%%
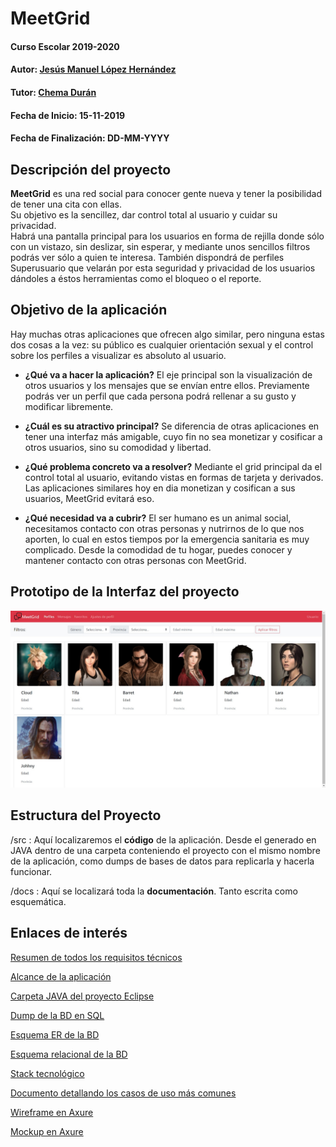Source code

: # MeetGrid

#### Curso Escolar 2019-2020
#### Autor: [Jesús Manuel López Hernández](https://github.com/jmanuellopezh/)
#### Tutor: [Chema Durán](https://github.com/chemaduran)
#### Fecha de Inicio: 15-11-2019
#### Fecha de Finalización: DD-MM-YYYY

## Descripción del proyecto

**MeetGrid** es una red social para conocer gente nueva y tener la posibilidad de tener una cita con ellas.  
Su objetivo es la sencillez, dar control total al usuario y cuidar su privacidad.  
Habrá una pantalla principal para los usuarios en forma de rejilla donde sólo con un vistazo, sin deslizar, sin esperar, y mediante unos sencillos filtros podrás ver sólo a quien te interesa.
También dispondrá de perfiles Superusuario que velarán por esta seguridad y privacidad de los usuarios dándoles a éstos herramientas como el bloqueo o el reporte.

## Objetivo de la aplicación
Hay muchas otras aplicaciones que ofrecen algo similar, pero ninguna estas dos cosas a la vez: su público es cualquier orientación sexual y el control sobre los perfiles a visualizar es absoluto al usuario.

- **¿Qué va a hacer la aplicación?**
El eje principal son la visualización de otros usuarios y los mensajes que se envían entre ellos. Previamente podrás ver un perfil que cada persona podrá rellenar a su gusto y modificar libremente.  

- **¿Cuál es su atractivo principal?** 
Se diferencia de otras aplicaciones en tener una interfaz más amigable, cuyo fin no sea monetizar y cosificar a otros usuarios, sino su comodidad y libertad.  

- **¿Qué problema concreto va a resolver?** 
Mediante el grid principal da el control total al usuario, evitando vistas en formas de tarjeta y derivados. Las aplicaciones similares hoy en dia monetizan y cosifican a sus usuarios, MeetGrid evitará eso.  

- **¿Qué necesidad va a cubrir?**
El ser humano es un animal social, necesitamos contacto con otras personas y nutrirnos de lo que nos aporten, lo cual en estos tiempos por la emergencia sanitaria es muy complicado. Desde la comodidad de tu hogar, puedes conocer y mantener contacto con otras personas con MeetGrid.  


## Prototipo de la Interfaz del proyecto

![Screenshot](https://github.com/jmanuellopezh/MeetGrid/blob/master/docs/pantallazoInterfaz.jpg) 

## Estructura del Proyecto

/src : Aquí localizaremos el **código** de la aplicación. Desde el generado en JAVA dentro de una carpeta conteniendo el proyecto con el mismo nombre de la aplicación, como dumps de bases de datos para replicarla y hacerla funcionar.  

/docs : Aquí se localizará toda la **documentación**. Tanto escrita como esquemática.
  
## Enlaces de interés  
[Resumen de todos los requisitos técnicos](https://github.com/jmanuellopezh/MeetGrid/blob/master/docs/MeetGrid.md)  

[Alcance de la aplicación](https://github.com/jmanuellopezh/MeetGrid/blob/master/docs/alcance.md)  

[Carpeta JAVA del proyecto Eclipse](https://github.com/jmanuellopezh/MeetGrid/tree/master/src/MeetGrid)  

[Dump de la BD en SQL](https://github.com/jmanuellopezh/MeetGrid/blob/master/src/MeetGrid20201004.sql)  

[Esquema ER de la BD](https://github.com/jmanuellopezh/MeetGrid/blob/master/docs/EsquemaEntidadRelacion.png)  

[Esquema relacional de la BD](https://github.com/jmanuellopezh/MeetGrid/blob/master/docs/EsquemaRelacional.jpg)  

[Stack tecnológico](https://github.com/jmanuellopezh/MeetGrid/blob/master/docs/StackTecnologico.jpg)  

[Documento detallando los casos de uso más comunes](https://github.com/jmanuellopezh/MeetGrid/blob/master/docs/CasosDeUsoMeetGrid.pdf)

[Wireframe en Axure](docs/MeetgridWireframe.rp)

[Mockup en Axure](docs/MeetgridWireframe.rp)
%%
Reproduce all of the data above word for word, leaving out the pictures.

[WRITTEN ANSWER]
Source code

: # MeetGrid

#### Curso Escolar 2019-2020
#### Autor: [Jesús Manuel López Hernández](https://github.com/jmanuellopezh/)
#### Tutor: [Chema Durán](https://github.com/chemaduran)
#### Fecha de Inicio: 15-11-2019
#### Fecha de Finalización: DD-MM-YYYY

## Descripción del proyecto

**MeetGrid** es una red social para conocer gente nueva y tener la posibilidad de tener una cita con ellas.  
Su objetivo es la sencillez, dar control total al usuario y cuidar su privacidad.  
Habrá una pantalla principal para los usuarios en forma de rejilla donde sólo con un vistazo, sin deslizar, sin esperar, y mediante unos sencillos filtros podrás ver sólo a quien te interesa.
También dispondrá de perfiles Superusuario que velarán por esta seguridad y privacidad de los usuarios dándoles a éstos herramientas como el bloqueo o el reporte.

## Objetivo de la aplicación
Hay muchas otras aplicaciones que ofrecen algo similar, pero ninguna estas dos cosas a la vez: su público es cualquier orientación sexual y el control sobre los perfiles a visualizar es absoluto al usuario.

- **¿Qué va a hacer la aplicación?**
El eje principal son la visualización de otros usuarios y los mensajes que se envían entre ellos. Previamente podrás ver un perfil que cada persona podrá rellenar a su gusto y modificar libremente.  

- **¿Cuál es su atractivo principal?** 
Se diferencia de otras aplicaciones en tener una interfaz más amigable, cuyo fin no sea monetizar y cosificar a otros usuarios, sino su comodidad y libertad.  

- **¿Qué problema concreto va a resolver?** 
Mediante el grid principal da el control total al usuario, evitando vistas en formas de tarjeta y derivados. Las aplicaciones similares hoy en dia monetizan y cosifican a sus usuarios, MeetGrid evitará eso.  

- **¿Qué necesidad va a cubrir?**
El ser humano es un animal social, necesitamos contacto con otras personas y nutrirnos de lo que nos aporten, lo cual en estos tiempos por la emergencia sanitaria es muy complicado. Desde la comodidad de tu hogar, puedes conocer y mantener contacto con otras personas con MeetGrid.  


## Prototipo de la Interfaz del proyecto

![Screenshot](https://github.com/jmanuellopezh/MeetGrid/blob/master/docs/pantallazoInterfaz.jpg) 

## Estructura del Proyecto

/src : Aquí localizaremos el **código** de la aplicación. Desde el generado en JAVA dentro de una carpeta conteniendo el proyecto con el mismo nombre de la aplicación, como dumps de bases de datos para replicarla y hacerla funcionar.  

/docs : Aquí se localizará toda la **documentación**. Tanto escrita como esquemática.
  
## Enlaces de interés  
[Resumen de todos los requisitos técnicos](https://github.com/jmanuellopezh/MeetGrid/blob/master/docs/MeetGrid.md)  

[Alcance de la aplicación](https://github.com/jmanuellopezh/MeetGrid/blob/master/docs/alcance.md)  

[Carpeta JAVA del proyecto Eclipse](https://github.com/jmanuellopezh/MeetGrid/tree/master/src/MeetGrid)  

[Dump de la BD en SQL](https://github.com/jmanuellopezh/MeetGrid/blob/master/src/MeetGrid20201004.sql)  

[Esquema ER de la BD](https://github.com/jmanuellopezh/MeetGrid/blob/master/docs/EsquemaEntidadRelacion.png)  

[Esquema relacional de la BD](https://github.com/jmanuellopezh/MeetGrid/blob/master/docs/EsquemaRelacional.jpg)  

[Stack tecnológico](https://github.com/jmanuellopezh/MeetGrid/blob/master/docs/StackTecnologico.jpg)  

[Documento detallando los casos de uso más comunes](https://github.com/jmanuellopezh/MeetGrid/blob/master/docs/CasosDeUsoMeetGrid.pdf)

[Wireframe en Axure](docs/MeetgridWireframe.rp)

[Mockup en Axure](docs/MeetgridWireframe.rp)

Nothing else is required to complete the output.